[start of Selected extract]

THE VERDICT: GO 10/10 | Bluefin Are Here

The Polaris Supreme came back Wednesday with 92 bluefin tuna and 3 dorado. The day before, the Pacific Voyager returned with 56 bluefin tuna and 21 yellowtail on a 2-day trip. That is 148 bluefin in two consecutive days from two boats. The offshore season just announced itself.

Rockfish are still crushing in Week 3. Premier posted 8.9 F/A (fish per angler) Tuesday. Chubasco II matched that number Wednesday with 160 fish on 18 anglers. Conditions this weekend are clean and the bite is active across every category.

Weekend Score: 10/10 🟢

WEEKEND CONDITIONS AT A GLANCE

Saturday 4/18

Sunday 4/19

Wind

Variable <10 kt

Variable <10 kt

Seas

3-4 ft

3-4 ft

Swell Period

15s

14s

Conditions Score

🟢 9/10

🟢 9/10

Water Temp (offshore)

~65.1°F

~65.1°F

Moon

Waxing Crescent 1.6%

Waxing Crescent 6.0%

NOAA PZZ750 | San Mateo Point to Mexican Border, out 30nm | Buoy 46086

WHY THIS WEEKEND WORKS

The conditions story is straightforward. Variable winds under 10 knots, 3-4 foot seas with a 14-15 second period. Five consecutive weekends of this setup. Every boat runs comfortable regardless of which landing you depart from.

[end of Selected extract]

#### Stated task a:
Present the records as a numbered list, from the line that contains "pose: elev=90.0 azim=115.5" through the last line of the records, skipping blank lines.

[start of Input data]

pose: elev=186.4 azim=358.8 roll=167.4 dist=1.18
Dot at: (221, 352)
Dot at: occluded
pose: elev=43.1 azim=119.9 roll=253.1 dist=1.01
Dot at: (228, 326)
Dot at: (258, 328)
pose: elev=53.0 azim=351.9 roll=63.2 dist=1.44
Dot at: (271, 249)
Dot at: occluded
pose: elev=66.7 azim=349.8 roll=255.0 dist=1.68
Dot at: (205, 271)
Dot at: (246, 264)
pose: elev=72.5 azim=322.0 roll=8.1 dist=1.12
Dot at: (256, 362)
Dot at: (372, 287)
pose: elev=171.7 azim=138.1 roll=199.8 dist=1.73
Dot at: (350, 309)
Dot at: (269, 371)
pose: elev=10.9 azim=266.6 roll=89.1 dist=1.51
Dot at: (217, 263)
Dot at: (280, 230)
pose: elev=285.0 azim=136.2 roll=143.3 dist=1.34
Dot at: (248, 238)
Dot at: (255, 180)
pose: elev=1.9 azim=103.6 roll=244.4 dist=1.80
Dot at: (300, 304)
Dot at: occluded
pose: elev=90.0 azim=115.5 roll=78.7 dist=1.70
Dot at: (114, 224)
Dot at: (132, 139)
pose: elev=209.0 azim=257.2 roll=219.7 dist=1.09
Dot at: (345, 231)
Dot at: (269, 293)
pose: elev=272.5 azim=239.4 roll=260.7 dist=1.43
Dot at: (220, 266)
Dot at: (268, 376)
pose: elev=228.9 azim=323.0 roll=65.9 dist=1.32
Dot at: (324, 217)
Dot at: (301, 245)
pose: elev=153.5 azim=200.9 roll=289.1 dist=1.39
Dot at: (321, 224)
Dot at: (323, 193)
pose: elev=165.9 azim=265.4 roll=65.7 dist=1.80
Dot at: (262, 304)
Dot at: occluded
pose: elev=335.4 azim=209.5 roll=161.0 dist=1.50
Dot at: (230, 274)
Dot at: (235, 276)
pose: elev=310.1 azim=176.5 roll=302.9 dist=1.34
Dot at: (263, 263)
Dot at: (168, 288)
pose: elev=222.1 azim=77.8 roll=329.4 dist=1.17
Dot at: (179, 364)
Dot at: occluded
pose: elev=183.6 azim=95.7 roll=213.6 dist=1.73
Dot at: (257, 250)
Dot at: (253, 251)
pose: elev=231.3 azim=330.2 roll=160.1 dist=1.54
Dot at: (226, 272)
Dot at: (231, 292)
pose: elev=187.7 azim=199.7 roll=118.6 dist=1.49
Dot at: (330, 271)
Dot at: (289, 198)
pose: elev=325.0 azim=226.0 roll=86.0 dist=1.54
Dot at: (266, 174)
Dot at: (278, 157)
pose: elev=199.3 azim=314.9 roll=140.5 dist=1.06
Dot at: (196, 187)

[end of Input data]

#### Stated task b:
Retype the fishing report word for word from "The Polaris Supreme" to "just announced itself.".

#### Exercise result a:
1. pose: elev=90.0 azim=115.5 roll=78.7 dist=1.70
2. Dot at: (114, 224)
3. Dot at: (132, 139)
4. pose: elev=209.0 azim=257.2 roll=219.7 dist=1.09
5. Dot at: (345, 231)
6. Dot at: (269, 293)
7. pose: elev=272.5 azim=239.4 roll=260.7 dist=1.43
8. Dot at: (220, 266)
9. Dot at: (268, 376)
10. pose: elev=228.9 azim=323.0 roll=65.9 dist=1.32
11. Dot at: (324, 217)
12. Dot at: (301, 245)
13. pose: elev=153.5 azim=200.9 roll=289.1 dist=1.39
14. Dot at: (321, 224)
15. Dot at: (323, 193)
16. pose: elev=165.9 azim=265.4 roll=65.7 dist=1.80
17. Dot at: (262, 304)
18. Dot at: occluded
19. pose: elev=335.4 azim=209.5 roll=161.0 dist=1.50
20. Dot at: (230, 274)
21. Dot at: (235, 276)
22. pose: elev=310.1 azim=176.5 roll=302.9 dist=1.34
23. Dot at: (263, 263)
24. Dot at: (168, 288)
25. pose: elev=222.1 azim=77.8 roll=329.4 dist=1.17
26. Dot at: (179, 364)
27. Dot at: occluded
28. pose: elev=183.6 azim=95.7 roll=213.6 dist=1.73
29. Dot at: (257, 250)
30. Dot at: (253, 251)
31. pose: elev=231.3 azim=330.2 roll=160.1 dist=1.54
32. Dot at: (226, 272)
33. Dot at: (231, 292)
34. pose: elev=187.7 azim=199.7 roll=118.6 dist=1.49
35. Dot at: (330, 271)
36. Dot at: (289, 198)
37. pose: elev=325.0 azim=226.0 roll=86.0 dist=1.54
38. Dot at: (266, 174)
39. Dot at: (278, 157)
40. pose: elev=199.3 azim=314.9 roll=140.5 dist=1.06
41. Dot at: (196, 187)

#### Exercise result b:
The Polaris Supreme came back Wednesday with 92 bluefin tuna and 3 dorado. The day before, the Pacific Voyager returned with 56 bluefin tuna and 21 yellowtail on a 2-day trip. That is 148 bluefin in two consecutive days from two boats. The offshore season just announced itself.